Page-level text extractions
>>>
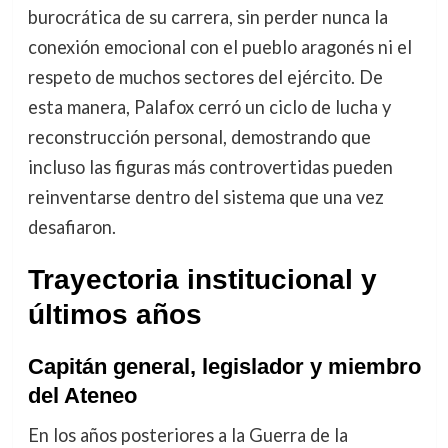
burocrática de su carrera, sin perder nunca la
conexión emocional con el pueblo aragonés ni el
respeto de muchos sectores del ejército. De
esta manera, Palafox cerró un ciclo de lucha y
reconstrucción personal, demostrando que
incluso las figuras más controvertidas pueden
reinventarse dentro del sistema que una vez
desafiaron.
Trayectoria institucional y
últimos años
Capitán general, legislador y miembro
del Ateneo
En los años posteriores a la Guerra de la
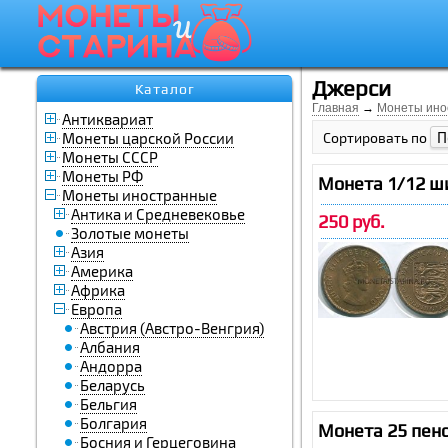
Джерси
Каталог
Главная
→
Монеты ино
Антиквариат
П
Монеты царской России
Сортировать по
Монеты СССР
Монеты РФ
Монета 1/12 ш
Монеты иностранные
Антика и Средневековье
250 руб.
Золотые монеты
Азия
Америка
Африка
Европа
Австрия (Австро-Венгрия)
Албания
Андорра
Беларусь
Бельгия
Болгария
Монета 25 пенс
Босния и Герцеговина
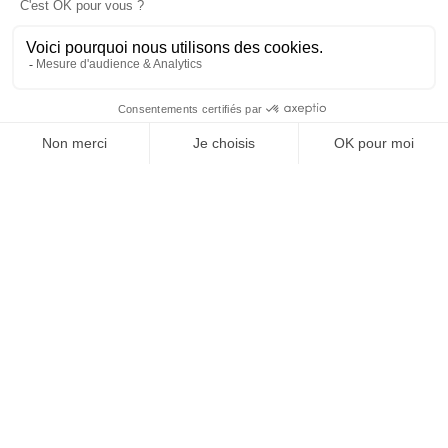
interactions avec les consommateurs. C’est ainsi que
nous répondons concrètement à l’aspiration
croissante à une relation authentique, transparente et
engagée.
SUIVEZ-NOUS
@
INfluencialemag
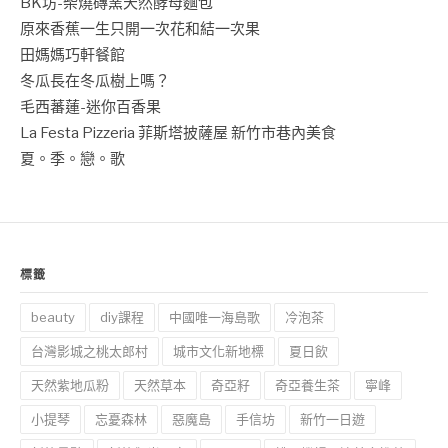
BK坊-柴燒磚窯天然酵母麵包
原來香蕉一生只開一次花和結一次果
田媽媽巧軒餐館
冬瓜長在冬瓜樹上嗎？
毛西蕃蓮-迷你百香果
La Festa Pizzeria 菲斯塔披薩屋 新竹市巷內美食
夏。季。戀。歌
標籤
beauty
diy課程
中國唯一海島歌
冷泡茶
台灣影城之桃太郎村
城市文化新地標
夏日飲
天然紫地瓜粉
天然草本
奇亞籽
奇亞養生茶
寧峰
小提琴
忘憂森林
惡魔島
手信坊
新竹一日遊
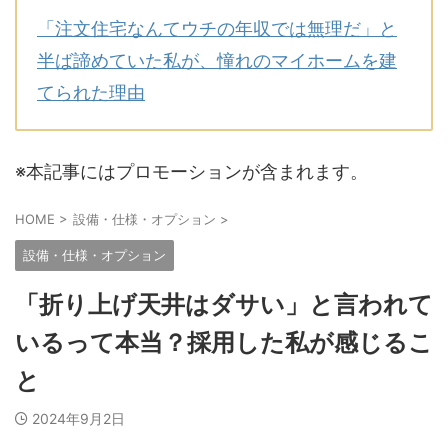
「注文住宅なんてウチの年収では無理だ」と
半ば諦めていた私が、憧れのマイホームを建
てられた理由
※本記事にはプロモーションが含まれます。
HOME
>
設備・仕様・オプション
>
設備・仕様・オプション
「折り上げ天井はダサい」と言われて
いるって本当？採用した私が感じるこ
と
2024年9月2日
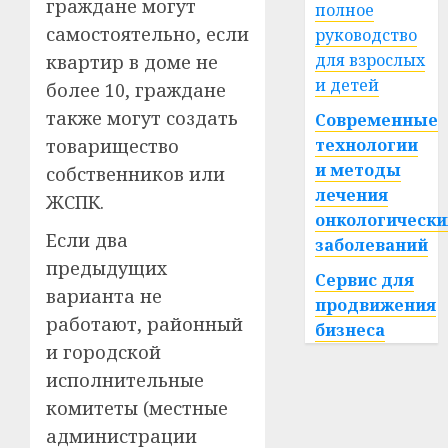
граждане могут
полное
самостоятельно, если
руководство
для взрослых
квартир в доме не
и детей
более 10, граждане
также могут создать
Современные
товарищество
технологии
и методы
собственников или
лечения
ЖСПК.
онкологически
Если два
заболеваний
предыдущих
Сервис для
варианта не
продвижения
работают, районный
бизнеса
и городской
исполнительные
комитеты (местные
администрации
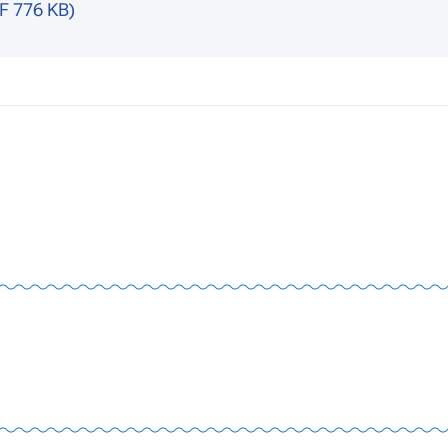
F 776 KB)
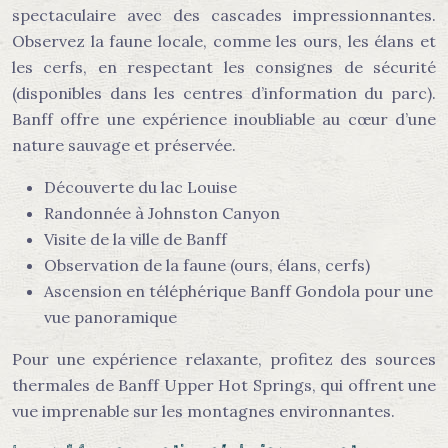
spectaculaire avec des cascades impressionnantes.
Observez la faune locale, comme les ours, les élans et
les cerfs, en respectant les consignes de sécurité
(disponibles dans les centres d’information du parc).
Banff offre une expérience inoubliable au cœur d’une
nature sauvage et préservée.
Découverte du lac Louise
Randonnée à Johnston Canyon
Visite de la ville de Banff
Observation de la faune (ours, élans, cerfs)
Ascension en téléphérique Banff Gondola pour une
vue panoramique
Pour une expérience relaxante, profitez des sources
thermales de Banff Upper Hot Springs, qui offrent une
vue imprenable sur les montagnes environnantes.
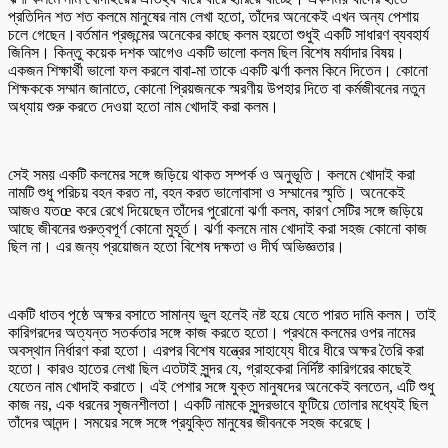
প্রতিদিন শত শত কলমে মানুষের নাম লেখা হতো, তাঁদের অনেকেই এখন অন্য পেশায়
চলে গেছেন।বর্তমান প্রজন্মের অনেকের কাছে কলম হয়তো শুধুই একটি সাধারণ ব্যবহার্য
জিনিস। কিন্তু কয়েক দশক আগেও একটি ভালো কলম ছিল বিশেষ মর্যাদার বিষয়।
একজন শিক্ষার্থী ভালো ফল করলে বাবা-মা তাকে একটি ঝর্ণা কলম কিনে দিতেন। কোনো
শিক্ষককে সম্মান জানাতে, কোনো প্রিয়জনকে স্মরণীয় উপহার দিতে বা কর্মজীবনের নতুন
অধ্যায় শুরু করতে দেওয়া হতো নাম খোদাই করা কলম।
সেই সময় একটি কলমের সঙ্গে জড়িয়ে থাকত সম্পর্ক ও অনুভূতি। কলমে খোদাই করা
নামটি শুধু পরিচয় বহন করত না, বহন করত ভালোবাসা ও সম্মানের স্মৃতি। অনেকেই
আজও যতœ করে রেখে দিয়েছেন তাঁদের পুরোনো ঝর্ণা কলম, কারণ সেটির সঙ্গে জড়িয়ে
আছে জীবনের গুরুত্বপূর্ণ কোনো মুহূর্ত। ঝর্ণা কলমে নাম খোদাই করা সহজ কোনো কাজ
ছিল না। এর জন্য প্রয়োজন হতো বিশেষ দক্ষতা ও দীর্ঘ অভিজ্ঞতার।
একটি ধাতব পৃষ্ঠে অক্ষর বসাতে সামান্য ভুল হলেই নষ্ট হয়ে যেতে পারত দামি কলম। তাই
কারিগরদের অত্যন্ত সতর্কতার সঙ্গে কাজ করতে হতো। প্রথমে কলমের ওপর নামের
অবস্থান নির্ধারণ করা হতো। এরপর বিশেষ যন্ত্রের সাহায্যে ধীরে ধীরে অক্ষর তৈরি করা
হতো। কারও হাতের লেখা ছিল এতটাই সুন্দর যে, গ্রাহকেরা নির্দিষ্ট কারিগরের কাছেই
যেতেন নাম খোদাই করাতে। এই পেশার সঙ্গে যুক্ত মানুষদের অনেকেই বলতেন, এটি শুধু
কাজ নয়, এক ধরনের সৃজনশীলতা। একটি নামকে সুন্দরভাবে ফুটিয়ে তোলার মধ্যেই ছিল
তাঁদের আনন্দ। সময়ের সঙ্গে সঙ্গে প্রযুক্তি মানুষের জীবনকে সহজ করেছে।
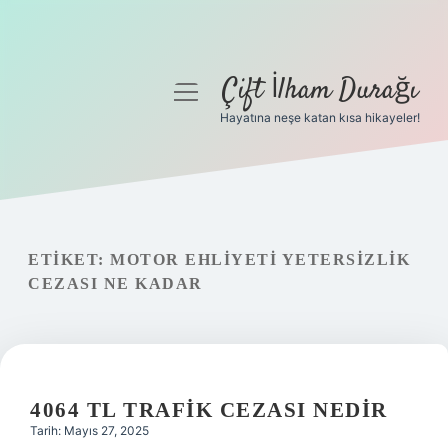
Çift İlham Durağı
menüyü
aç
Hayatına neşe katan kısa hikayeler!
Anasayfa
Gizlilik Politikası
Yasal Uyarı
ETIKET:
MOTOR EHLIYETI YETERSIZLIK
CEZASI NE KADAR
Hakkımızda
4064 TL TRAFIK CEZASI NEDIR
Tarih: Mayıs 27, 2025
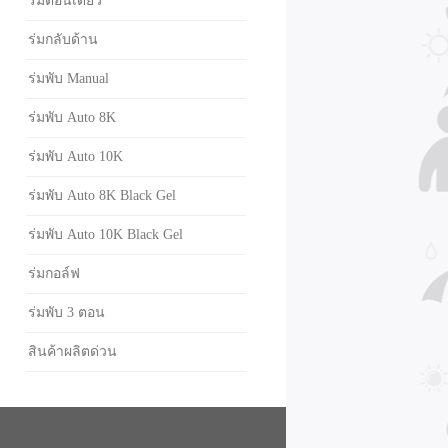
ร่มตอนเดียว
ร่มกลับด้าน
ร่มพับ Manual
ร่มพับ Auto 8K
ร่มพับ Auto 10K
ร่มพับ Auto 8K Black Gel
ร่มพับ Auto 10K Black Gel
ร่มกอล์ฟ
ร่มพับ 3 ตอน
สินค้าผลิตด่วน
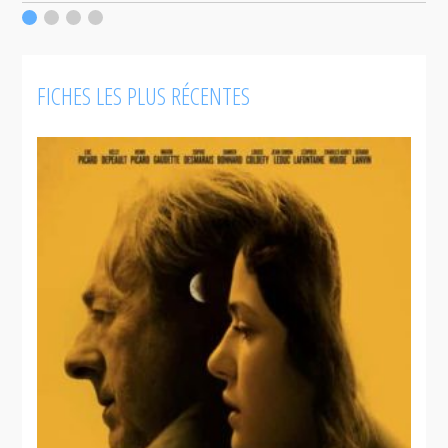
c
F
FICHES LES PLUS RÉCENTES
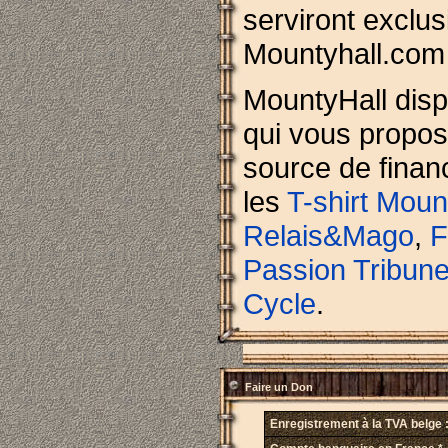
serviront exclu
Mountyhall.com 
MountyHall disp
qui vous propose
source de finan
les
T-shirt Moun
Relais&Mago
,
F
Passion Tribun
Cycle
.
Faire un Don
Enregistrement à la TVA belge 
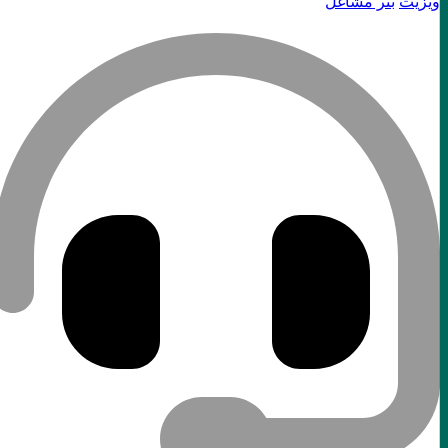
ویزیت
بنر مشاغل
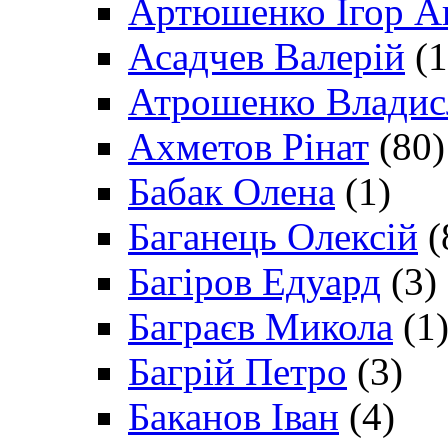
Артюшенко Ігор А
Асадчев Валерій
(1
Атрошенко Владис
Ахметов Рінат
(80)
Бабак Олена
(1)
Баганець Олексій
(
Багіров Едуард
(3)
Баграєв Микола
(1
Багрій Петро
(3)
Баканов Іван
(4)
<<<
Written task — Omit the pictures, then extract verbatim only those lines that fall between the line containing "Faire un Don" and the final line of the records above, both included.

Result —
Faire un Don
Enregistrement à la TVA belge 
ویزیت
بنر مشاغل
Артюшенко Ігор А
Асадчев Валерій
(1
Атрошенко Владис
Ахметов Рінат
(80)
Бабак Олена
(1)
Баганець Олексій
(
Багіров Едуард
(3)
Баграєв Микола
(1
Багрій Петро
(3)
Баканов Іван
(4)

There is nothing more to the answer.